DJHC Ltd

MPANs and MPRNs debunked

MPANs and MPRNs debunked

Building conversions are big business at the moment. Many of our clients are embarking on ambitious projects to convert disused or vacant properties into characterful apartments, public buildings, or other use cases, with architecturally interesting results. Naturally, when it comes to changing the purpose of a building, MEP plays an important role. In the case of residential conversions particularly, the new building needs to be up to code.

Ensuring the conversion meets building regulations is often just one dimension of a developer’s desire to renovate the supply. Frequently, re-purposed buildings will seek to have impressive environmental credentials, so choosing the right energy supplier will be integral to this ambition. Therefore, changing or installing electricity meters should be one of the first stops when it comes to MEP.

However, switching suppliers and updating meters in large projects can prove to be a little baffling for the uninitiated. This is why it’s advisable to hire MEP consultants to ensure the process goes according to plan. But to get started, we’ll explain the fundamentals: primarily, what to make of MPAN and MPRN numbers.

What’s the difference between an MPAN and an MPRN code?

The MPAN (Meter Point Administration Number) and the MPRN (Meter Point Reference Number) are unique codes assigned to your electricity and gas supplies. The MPAN relates to the electricity supply and the MPRN to the gas. Note that in either case, these codes are not the same as the customer or account number.

These numbers are linked to the property. If you are switching supplier as part of a conversion project, you’ll need to let the new supplier know these codes. Generally, the MPAN can be found on an electricity bill. For the MPRN, you need to visit Find My Supplier and enter the property’s postcode to find the gas supplier for the area.
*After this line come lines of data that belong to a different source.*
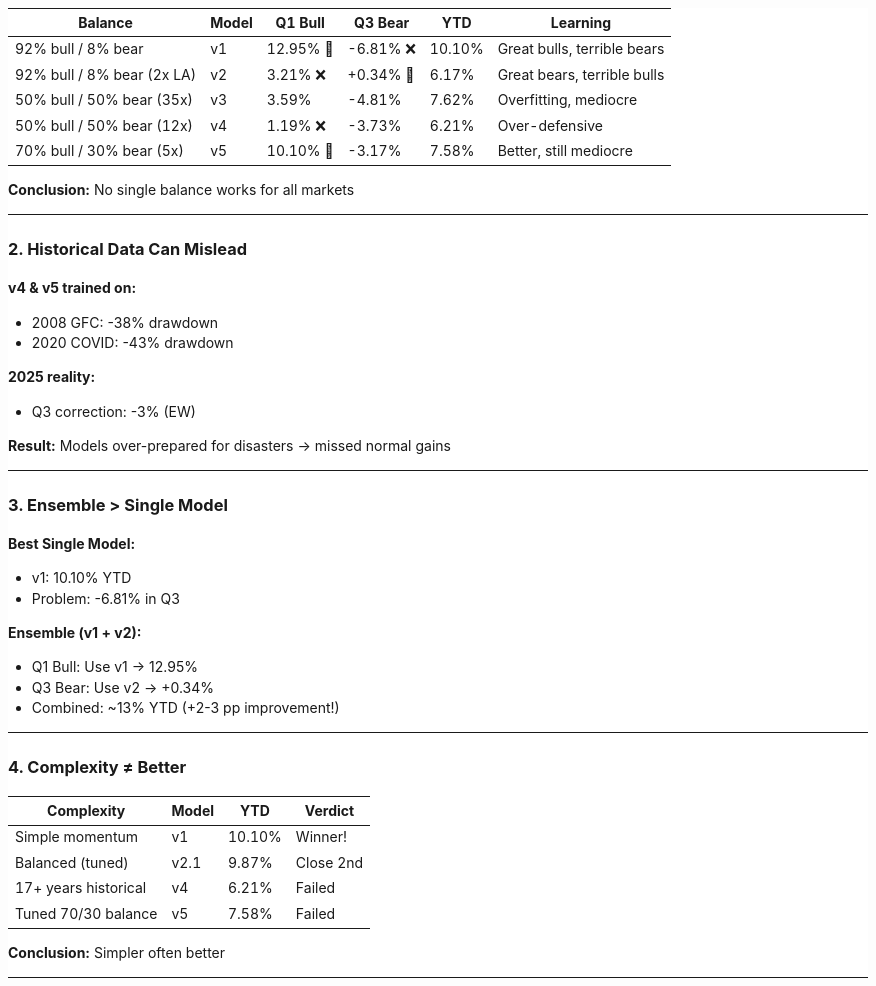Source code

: | Balance | Model | Q1 Bull | Q3 Bear | YTD | Learning |
|---------|-------|---------|---------|-----|----------|
| 92% bull / 8% bear | v1 | 12.95% 🥇 | -6.81% ❌ | 10.10% | Great bulls, terrible bears |
| 92% bull / 8% bear (2x LA) | v2 | 3.21% ❌ | +0.34% 🥇 | 6.17% | Great bears, terrible bulls |
| 50% bull / 50% bear (35x) | v3 | 3.59% | -4.81% | 7.62% | Overfitting, mediocre |
| 50% bull / 50% bear (12x) | v4 | 1.19% ❌ | -3.73% | 6.21% | Over-defensive |
| 70% bull / 30% bear (5x) | v5 | 10.10% 🥉 | -3.17% | 7.58% | Better, still mediocre |

**Conclusion:** No single balance works for all markets

---

### 2. Historical Data Can Mislead

**v4 & v5 trained on:**
- 2008 GFC: -38% drawdown
- 2020 COVID: -43% drawdown

**2025 reality:**
- Q3 correction: -3% (EW)

**Result:** Models over-prepared for disasters → missed normal gains

---

### 3. Ensemble > Single Model

**Best Single Model:**
- v1: 10.10% YTD
- Problem: -6.81% in Q3

**Ensemble (v1 + v2):**
- Q1 Bull: Use v1 → 12.95%
- Q3 Bear: Use v2 → +0.34%
- Combined: ~13% YTD (+2-3 pp improvement!)

---

### 4. Complexity ≠ Better

| Complexity | Model | YTD | Verdict |
|------------|-------|-----|---------|
| Simple momentum | v1 | 10.10% | Winner! |
| Balanced (tuned) | v2.1 | 9.87% | Close 2nd |
| 17+ years historical | v4 | 6.21% | Failed |
| Tuned 70/30 balance | v5 | 7.58% | Failed |

**Conclusion:** Simpler often better

---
Not as straightforward as it might seem
This might seem fairly simple, but if you’re linking a new power supply to a disused property that’s been converted, things can get a little more complex. Considering all of the work that goes into laying a new power supply, you need to ensure that you are prepared before engineers attend the site.

As the meters are such an integral part of connecting the energy supply, it’s essential that their installation isn’t an afterthought. You need to discuss meter installation at the beginning of the project so that the supplier has all the relevant codes and can attend the site as quickly as possible once new cabling has been laid.

Get the right consultants on board

The key to this is, of course, experienced consultancy and good project management. After all, without power, the property isn’t fit for use. Building services are what give a building life – just like you can’t run a car without petrol, you can’t run a building without an energy supply.

Good MEP consultants will make sure that the complete process of connecting the power supply is factored into the construction schedule. That way, you won’t encounter any headaches further down the line – and ensure you have the most efficient, effective energy supply to complement the rest of the project’s environmental credentials.